Thursday was another record-setting day for the stock market, as the Dow, S&P 500, and Nasdaq Composite all rocketed to unprecedented levels. News out of Washington featured the House passage of a federal budget, and investors appear to be more hopeful than ever that gridlock within Congress could finally give way to progress in implementing the Republican domestic agenda. Meanwhile, economic conditions in the U.S. remained generally positive. Yet that didn't stop a few stocks from suffering from bad news. SeaWorld Entertainment (SEAS 0.25%), Navient (NAVI -1.57%), and GoPro (GPRO 0.90%) were among the worst performers on the day. Below, we'll look more closely at these stocks to tell you why they did so poorly.
SeaWorld works through buyout possibilities
Shares of SeaWorld Entertainment dropped 6.5%, giving back some gains from Wednesday's session as investors try to parse various potential deals on the mergers and acquisitions front. Reports surfaced that Legoland operator Merlin Entertainments might be interested in acquiring some of SeaWorld's theme park assets, but some investors were disappointed that discussions appear not to center on a sale of the enter company. Speculation that a major U.S. theme park and media giant might step in with a bid of its own could make business sense, but right now, SeaWorld shareholders want something more than rumors to justify a rebound for the stock.
Navient under attack
Navient stock plunged 14% after the student loan specialist faced a lawsuit from the attorney general of Pennsylvania. The lawsuit alleged that Navient engaged in "deceptive practices and predatory conduct" that hurt its borrower customers, pointing to $4 billion in unnecessary payments. Navient responded that the claims were unfounded and that the Pennsylvania AG filed the case without reviewing customer accounts. Yet with so much attention on the student debt crisis, Navient has to be careful that it gives regulators as little ammunition as possible to pursue legal action like this one.

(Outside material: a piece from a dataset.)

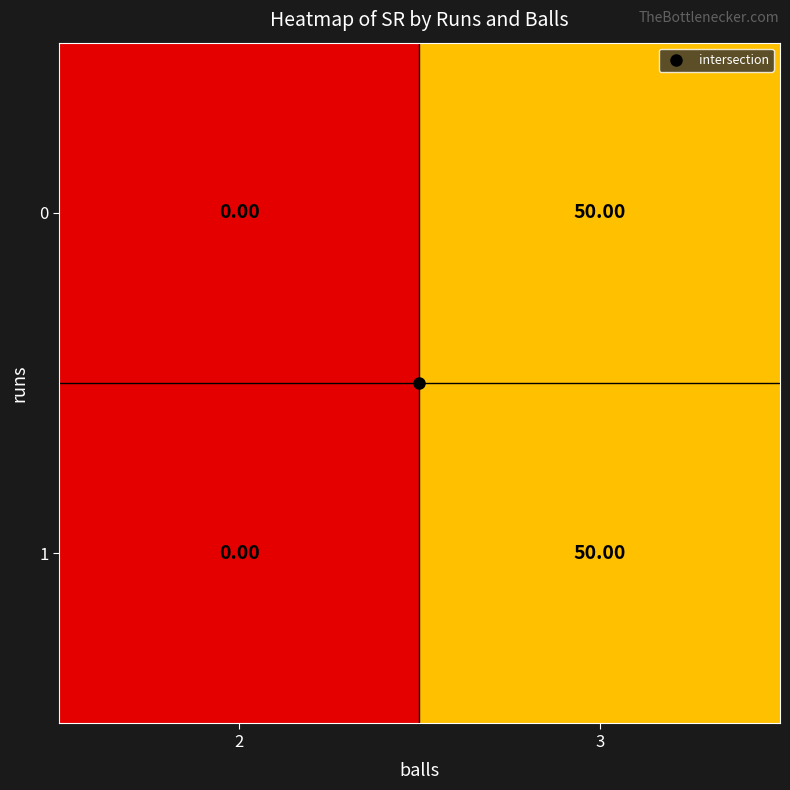

What is the sum of all 0 values?

50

GoPro deals with competition
Finally, shares of GoPro dropped 7%. The maker of action cameras declined for a second day in a row following the introduction of new camera equipment from tech giant Alphabet (GOOG -0.90%) (GOOGL -1.23%). The move follows similar releases from other large tech companies, putting GoPro in the tough position of having to defend its specialty against widespread competition. Yet one of Google's new products is a hands-free camera that could compete much more directly against GoPro in particular, and that had shareholders spooked about whether the Hero line can continue to hold its own in a growing industry.